Vá no Twitter, no Facebook ou no Reddit: duvido que em poucos minutos de pesquisa não seja capaz de encontrar pelo menos um uso das palavras “autista” e “retardado” como termos pejorativos ou indicativos de “doença”. E se isso não te deixa nem um pouco revoltado, digo isso da forma mais gentil possível: talvez tenha algo errado com você. Autismo não é doença, primeiro porque não é algo que precise ser curado, e segundo, porque é um transtorno que abrange diversas pessoas de formas diferentes em um enorme espectro de possibilidades.

 A patologia popular de distúrbios e transtornos completamente inofensivos e normais na raça humana como um todo é parte de um processo discriminatório horrendo. Tão horrendo que marca as pessoas o bastante para desincentivar a procura de ajuda para problemas reais que possam ter. Ninguém quer procurar tratamento mental, porque ninguém quer ser visto como doente. Talvez seja aí que precisamos começar a mudar, logo no conceito mais intrínseco da palavra doença.

Essa palavra, que significa dor e padecimento, traz um estigma tão forte que parece suja só de ser dita, como se pudesse infectar apenas com o som. Não há uma pessoa no mundo que queira ficar doente, mas quando fica, não é culpa dela, não é algo de se envergonhar.

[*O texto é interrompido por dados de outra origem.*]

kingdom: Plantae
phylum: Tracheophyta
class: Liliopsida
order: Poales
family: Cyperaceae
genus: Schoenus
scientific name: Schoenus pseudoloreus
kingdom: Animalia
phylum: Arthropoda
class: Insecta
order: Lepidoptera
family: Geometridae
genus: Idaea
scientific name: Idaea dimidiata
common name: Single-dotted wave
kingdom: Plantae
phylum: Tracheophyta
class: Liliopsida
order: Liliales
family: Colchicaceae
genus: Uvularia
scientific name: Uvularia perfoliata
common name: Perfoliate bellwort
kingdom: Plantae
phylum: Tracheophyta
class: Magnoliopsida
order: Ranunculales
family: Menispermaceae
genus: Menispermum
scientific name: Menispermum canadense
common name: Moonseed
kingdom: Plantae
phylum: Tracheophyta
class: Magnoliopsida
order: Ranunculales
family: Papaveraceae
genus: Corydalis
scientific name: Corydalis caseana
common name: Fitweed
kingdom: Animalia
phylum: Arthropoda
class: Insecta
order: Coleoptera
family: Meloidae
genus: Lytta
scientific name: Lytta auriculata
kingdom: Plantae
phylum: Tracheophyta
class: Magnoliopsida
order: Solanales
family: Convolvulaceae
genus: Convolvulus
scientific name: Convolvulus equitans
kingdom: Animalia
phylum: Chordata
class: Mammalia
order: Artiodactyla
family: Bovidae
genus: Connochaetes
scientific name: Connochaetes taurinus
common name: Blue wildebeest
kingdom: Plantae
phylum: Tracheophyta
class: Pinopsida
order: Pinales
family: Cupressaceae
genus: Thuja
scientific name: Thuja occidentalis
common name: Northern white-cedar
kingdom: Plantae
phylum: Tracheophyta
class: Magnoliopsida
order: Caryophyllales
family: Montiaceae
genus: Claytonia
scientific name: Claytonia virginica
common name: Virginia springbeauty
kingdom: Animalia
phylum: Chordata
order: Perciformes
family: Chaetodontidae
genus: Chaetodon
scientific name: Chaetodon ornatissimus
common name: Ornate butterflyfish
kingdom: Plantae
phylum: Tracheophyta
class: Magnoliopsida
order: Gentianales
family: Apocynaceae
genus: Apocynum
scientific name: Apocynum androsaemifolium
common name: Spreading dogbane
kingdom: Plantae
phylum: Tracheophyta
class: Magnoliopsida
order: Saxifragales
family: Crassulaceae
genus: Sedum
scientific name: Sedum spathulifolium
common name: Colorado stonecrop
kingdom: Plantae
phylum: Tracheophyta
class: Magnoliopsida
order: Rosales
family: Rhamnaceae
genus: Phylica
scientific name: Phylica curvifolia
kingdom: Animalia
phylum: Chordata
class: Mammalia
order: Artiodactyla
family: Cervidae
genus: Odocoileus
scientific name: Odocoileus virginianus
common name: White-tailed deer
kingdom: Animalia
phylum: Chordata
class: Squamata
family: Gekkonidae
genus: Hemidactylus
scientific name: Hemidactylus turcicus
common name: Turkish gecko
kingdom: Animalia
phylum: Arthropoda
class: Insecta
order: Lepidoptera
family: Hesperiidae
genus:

Muitos pensam como um sinal de fraqueza, falha ou impureza da própria pessoa. Nós celebramos todos aqueles que lutam contra o câncer, os consideramos guerreiros e lhes damos apoio, então porque seria diferente com outras enfermidades?

Com doenças mentais, que deixam as pessoas em uma situação tão vulnerável e demandam um esforço hercúleo para superar, o tratamento dado aos enfermos é de puro desdém na maioria das vezes. Algumas, como o Transtorno Obsessivo Compulsivo, o famoso TOC, são doenças crônicas que não têm cura definitiva e os remédios apenas aliviam os sintomas. Quem sofre mais é aquele que é infligido por ela. E há quem ouse dizer que os doentes mentais são pessoas perigosas.

Os filmes e as séries não cansam de representar surtos psicóticos, casos de esquizofrenia e distúrbios dissociativos de identidade como características de assassinos sem remorso. Não é à toa que o termo psicótico se tornou tão comum para falar de pessoas cruéis e com intenções assassinas. Mas, no final das contas, essas são as pessoas que mais são abusadas, mortas e abandonadas sem remorso e de forma cruel. A falta de empatia pela dor do outro, quando não é uma dor física ou visível, é algo praticamente exclusivo daqueles considerados pela sociedade como “normais”. 

No fim, quem é realmente normal? O preconceito é tanto que as pessoas ignoram sintomas, ignoram a si mesmas, colocam a máscara da normalidade e nunca procuram por ajuda. Pois não há necessidade de ajuda na visão delas, dito por experiência própria. E isso é o que gera uma sociedade cada vez mais doente, que se devora de dentro para fora sempre atacando os mais fracos, os periféricos, os mais distantes do que é ser comum e saudável.